# [TASK INPUTS]
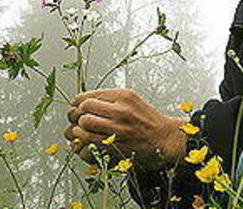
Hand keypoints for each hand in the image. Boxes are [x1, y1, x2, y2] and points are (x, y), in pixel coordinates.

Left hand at [63, 88, 188, 169]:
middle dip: (76, 115)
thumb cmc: (149, 121)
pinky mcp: (117, 147)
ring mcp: (119, 129)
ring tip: (79, 132)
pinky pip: (90, 145)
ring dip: (78, 131)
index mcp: (124, 96)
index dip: (77, 102)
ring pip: (85, 126)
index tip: (76, 107)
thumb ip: (110, 99)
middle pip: (84, 109)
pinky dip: (82, 146)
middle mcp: (121, 111)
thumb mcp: (132, 101)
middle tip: (76, 120)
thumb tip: (83, 102)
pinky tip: (84, 145)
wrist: (166, 139)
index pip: (89, 95)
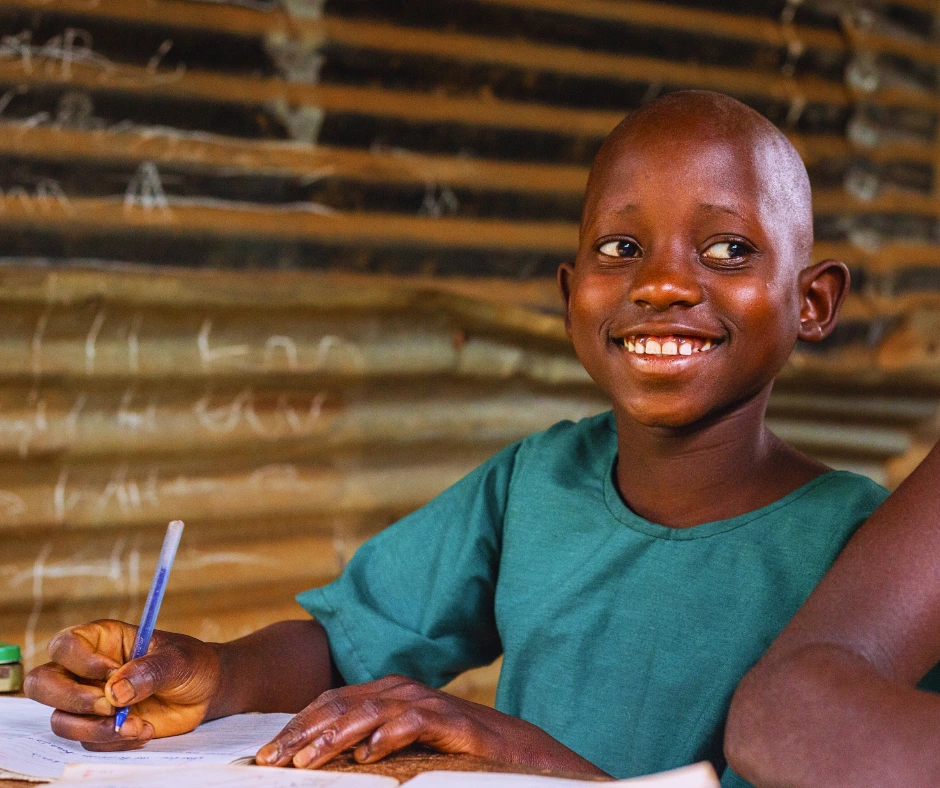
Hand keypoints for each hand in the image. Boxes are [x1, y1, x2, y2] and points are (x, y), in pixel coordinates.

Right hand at [24, 620, 220, 750]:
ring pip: (61, 720)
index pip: (65, 645)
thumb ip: (151, 670)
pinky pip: (88, 742)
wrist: (205, 692)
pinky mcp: (99, 727)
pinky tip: (144, 730)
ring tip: (135, 724)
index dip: (79, 660)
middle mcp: (86, 670)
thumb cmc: (190, 663)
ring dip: (94, 728)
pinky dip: (114, 742)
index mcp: (102, 640)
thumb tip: (116, 690)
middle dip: (70, 699)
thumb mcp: (180, 659)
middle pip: (42, 684)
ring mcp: (89, 701)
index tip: (111, 672)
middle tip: (109, 706)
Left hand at [255, 674, 606, 775]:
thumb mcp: (400, 743)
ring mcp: (424, 702)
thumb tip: (323, 759)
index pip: (329, 703)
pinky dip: (387, 737)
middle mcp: (399, 690)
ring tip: (305, 763)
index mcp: (384, 692)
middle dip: (301, 733)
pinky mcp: (448, 720)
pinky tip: (366, 756)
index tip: (265, 756)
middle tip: (269, 761)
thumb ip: (366, 741)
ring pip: (368, 713)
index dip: (295, 726)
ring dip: (332, 737)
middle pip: (339, 705)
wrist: (513, 746)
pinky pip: (413, 724)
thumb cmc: (450, 746)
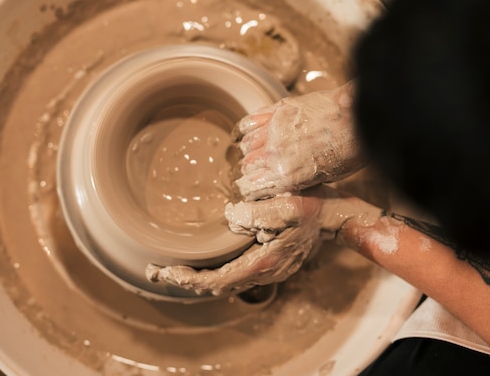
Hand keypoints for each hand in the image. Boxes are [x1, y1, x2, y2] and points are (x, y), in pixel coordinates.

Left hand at [146, 196, 321, 295]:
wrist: (336, 215)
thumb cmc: (313, 206)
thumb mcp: (287, 203)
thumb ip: (257, 213)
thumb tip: (231, 215)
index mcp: (263, 262)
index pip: (216, 280)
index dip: (188, 279)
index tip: (165, 271)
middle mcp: (262, 271)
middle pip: (215, 286)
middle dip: (183, 281)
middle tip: (154, 271)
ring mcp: (265, 269)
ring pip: (222, 282)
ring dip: (195, 278)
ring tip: (168, 270)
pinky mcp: (267, 262)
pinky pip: (232, 274)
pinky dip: (210, 273)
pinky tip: (198, 265)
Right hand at [233, 83, 364, 200]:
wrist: (359, 120)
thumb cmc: (349, 153)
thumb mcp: (324, 178)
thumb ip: (297, 180)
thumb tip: (283, 180)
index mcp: (285, 175)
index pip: (250, 186)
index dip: (250, 189)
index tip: (252, 188)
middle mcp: (274, 153)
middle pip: (247, 165)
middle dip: (251, 170)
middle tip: (259, 170)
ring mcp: (274, 129)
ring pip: (247, 144)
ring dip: (250, 150)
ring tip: (257, 151)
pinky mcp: (278, 110)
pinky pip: (251, 121)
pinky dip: (247, 129)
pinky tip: (251, 132)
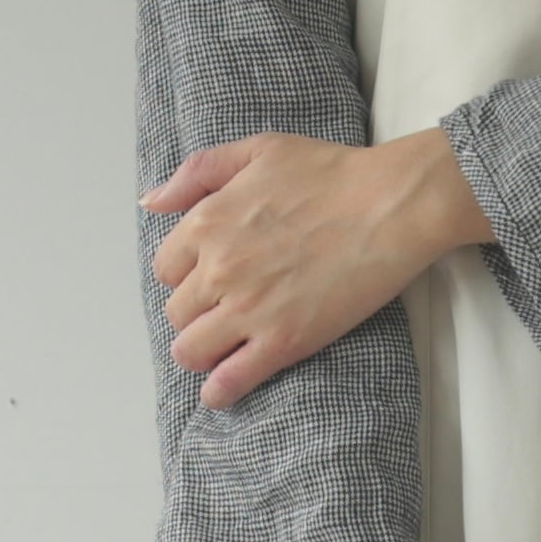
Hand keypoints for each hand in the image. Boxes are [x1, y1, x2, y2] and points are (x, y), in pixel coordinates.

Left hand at [146, 128, 489, 411]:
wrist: (390, 206)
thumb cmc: (331, 174)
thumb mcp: (257, 150)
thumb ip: (197, 174)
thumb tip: (150, 202)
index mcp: (207, 222)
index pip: (167, 268)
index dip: (188, 274)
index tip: (211, 277)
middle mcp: (219, 268)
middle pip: (178, 312)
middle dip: (197, 312)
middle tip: (225, 310)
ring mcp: (248, 309)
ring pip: (191, 350)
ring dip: (201, 352)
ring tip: (222, 348)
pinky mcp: (282, 341)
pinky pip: (230, 381)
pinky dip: (220, 391)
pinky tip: (222, 391)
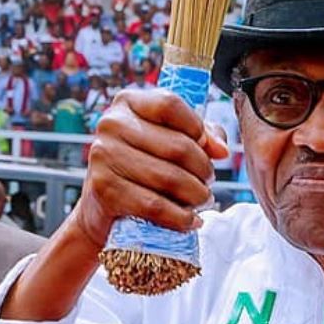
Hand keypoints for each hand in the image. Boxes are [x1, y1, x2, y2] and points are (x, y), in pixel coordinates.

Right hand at [69, 88, 228, 251]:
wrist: (103, 205)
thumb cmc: (143, 165)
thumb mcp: (169, 138)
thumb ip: (200, 135)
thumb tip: (221, 150)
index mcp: (128, 102)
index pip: (171, 105)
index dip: (197, 128)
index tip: (205, 147)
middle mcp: (111, 123)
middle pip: (178, 146)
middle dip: (203, 170)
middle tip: (207, 182)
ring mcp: (104, 155)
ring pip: (170, 178)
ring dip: (196, 195)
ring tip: (201, 200)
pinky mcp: (104, 188)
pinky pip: (155, 205)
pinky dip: (180, 218)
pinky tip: (190, 220)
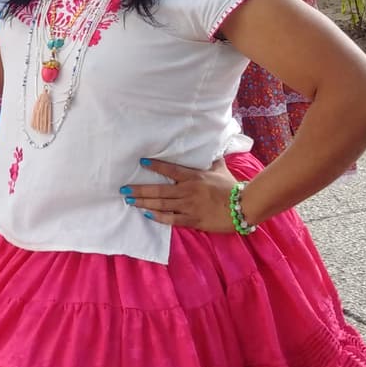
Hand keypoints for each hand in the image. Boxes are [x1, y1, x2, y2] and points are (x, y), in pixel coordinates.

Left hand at [120, 157, 237, 232]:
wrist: (242, 207)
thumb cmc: (230, 187)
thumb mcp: (219, 169)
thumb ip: (210, 160)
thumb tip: (209, 146)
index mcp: (193, 177)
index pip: (170, 169)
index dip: (155, 166)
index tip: (142, 162)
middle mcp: (187, 190)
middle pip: (158, 190)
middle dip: (139, 189)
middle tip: (124, 189)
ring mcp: (188, 206)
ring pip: (161, 204)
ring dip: (143, 202)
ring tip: (129, 200)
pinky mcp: (192, 220)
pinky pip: (171, 219)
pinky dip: (158, 216)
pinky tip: (147, 213)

# [YOUR ASSIGNMENT]
In your copy, omit the pictures and restate every line of the data word for word.

# [WRITTEN ANSWER]
Hand keypoints for each hand in the image. Boxes are [x1, y1, x2, y2] and points are (x, y), in pixel coordinates.

Left hand at [63, 88, 188, 169]:
middle dip: (76, 115)
thumb cmc: (149, 121)
pinky mcp: (117, 147)
ring mcp: (119, 129)
ring tip: (79, 132)
pinky pip: (90, 145)
ring dip: (78, 131)
index mcp: (124, 96)
index dip: (77, 102)
ring pip: (85, 126)
index tip: (76, 107)
thumb ip: (110, 99)
middle pip: (84, 109)
pinky dip: (82, 146)
middle mcp: (121, 111)
thumb mcp: (132, 101)
middle tip: (76, 120)
thumb tip: (83, 102)
pinky tip: (84, 145)
wrist: (166, 139)
index pip: (89, 95)
Hand keypoints for each hand in the image. Boxes are [x1, y1, x2, y2] and points are (x, y), in pixel coordinates.

Right hand at [24, 620, 220, 750]:
ring pip: (61, 720)
index pip: (65, 645)
thumb ip: (151, 670)
pinky pip: (88, 742)
wrist: (205, 692)
pinky mcp: (99, 727)
pinky tip: (144, 730)
ring tip: (135, 724)
index dip: (79, 660)
middle mcp: (86, 670)
thumb cmc: (190, 663)
ring dip: (94, 728)
pinky dip: (114, 742)
index mcp: (102, 640)
thumb tip: (116, 690)
middle dip: (70, 699)
thumb mcp: (180, 659)
middle pip: (42, 684)
ring mcp: (89, 701)
index tip: (111, 672)
middle tip: (109, 706)
Left hand at [255, 674, 606, 775]:
thumb mcp: (400, 743)
ring mcp: (424, 702)
thumb tip: (323, 759)
index pip: (329, 703)
pinky dip: (387, 737)
middle mcp: (399, 690)
ring tip: (305, 763)
index mcp: (384, 692)
middle dip: (301, 733)
pinky mcp: (448, 720)
pinky tip: (366, 756)
index tip: (265, 756)
middle tip: (269, 761)
thumb ip: (366, 741)
ring pip: (368, 713)
index dip: (295, 726)
ring dip: (332, 737)
middle pip: (339, 705)
wrist: (513, 746)
pinky pip: (413, 724)
thumb cmc: (450, 746)
Hand keypoints for each hand in the image. Boxes are [x1, y1, x2, y2] and points are (x, y), in pixel coordinates.

Left hand at [146, 196, 321, 295]:
wrist: (336, 215)
thumb cmc: (313, 206)
thumb mcp: (287, 203)
thumb ip: (257, 213)
thumb tip: (231, 215)
index mcp: (263, 262)
index pip: (216, 280)
index dip: (188, 279)
index tip: (165, 271)
middle mcp: (262, 271)
middle pip: (215, 286)
middle dip: (183, 281)
middle tip: (154, 271)
ring mcp: (265, 269)
ring pip: (222, 282)
ring dip: (195, 278)
ring tip: (168, 270)
pinky mcp: (267, 262)
pinky pip: (232, 274)
pinky dip: (210, 273)
pinky tip: (198, 265)
Right hand at [233, 83, 364, 200]:
wrist: (359, 120)
thumb cmc: (349, 153)
thumb mcp: (324, 178)
thumb ip: (297, 180)
thumb tip: (283, 180)
index mcp: (285, 175)
index pip: (250, 186)
index dip: (250, 189)
index tip: (252, 188)
middle mcp: (274, 153)
middle pip: (247, 165)
middle dip: (251, 170)
middle tip: (259, 170)
ring mcp: (274, 129)
ring pip: (247, 144)
ring dip: (250, 150)
ring tip: (257, 151)
pinky mcp: (278, 110)
pinky pip: (251, 121)
pinky dip: (247, 129)
pinky tip: (251, 132)
Hand keypoints for each hand in the image. Boxes are [x1, y1, x2, y2] and points are (x, y), in pixel coordinates.

Left hand at [146, 128, 489, 411]:
wrist: (390, 206)
thumb cmc: (331, 174)
thumb mcp: (257, 150)
thumb ip: (197, 174)
thumb tip: (150, 202)
index mcp: (207, 222)
index pip: (167, 268)
index dip: (188, 274)
index tip: (211, 277)
middle mcp: (219, 268)
middle pip: (178, 312)
middle dip: (197, 312)
middle tip: (225, 310)
ring mcp: (248, 309)
ring pip: (191, 350)
ring dip: (201, 352)
ring tip: (222, 348)
pinky mcp: (282, 341)
pinky pip: (230, 381)
pinky dip: (220, 391)
pinky tip: (222, 391)
Hand keypoints for each hand in the image. Boxes are [x1, y1, x2, y2] and points are (x, y), in pixel coordinates.

Right hand at [69, 88, 228, 251]:
wrist: (103, 205)
thumb cmc: (143, 165)
thumb mcp: (169, 138)
thumb ip: (200, 135)
thumb tip: (221, 150)
index mcp: (128, 102)
index pip: (171, 105)
index dip: (197, 128)
index tip: (205, 147)
middle mcp: (111, 123)
middle pip: (178, 146)
middle dip: (203, 170)
middle tip: (207, 182)
ring mcp: (104, 155)
ring pip: (170, 178)
ring dip: (196, 195)
ring tip: (201, 200)
pinky mcp: (104, 188)
pinky pip: (155, 205)
pinky dip: (180, 218)
pinky tip: (190, 220)
Hand keypoints for each hand in the image. Boxes are [x1, y1, x2, y2] and points are (x, y), in pixel coordinates.

Left hand at [120, 157, 237, 232]:
wrist: (242, 207)
thumb cmc: (230, 187)
thumb mcp: (219, 169)
thumb ip: (210, 160)
thumb tip: (209, 146)
index mcp: (193, 177)
index pip: (170, 169)
index dip: (155, 166)
index tip: (142, 162)
middle mcp: (187, 190)
middle pip: (158, 190)
middle dip: (139, 189)
middle tip: (124, 189)
ring mcp: (188, 206)
ring pip: (161, 204)
ring dip: (143, 202)
ring tip: (129, 200)
pinky mcp: (192, 220)
pinky pip: (171, 219)
pinky dip: (158, 216)
pinky tip: (147, 213)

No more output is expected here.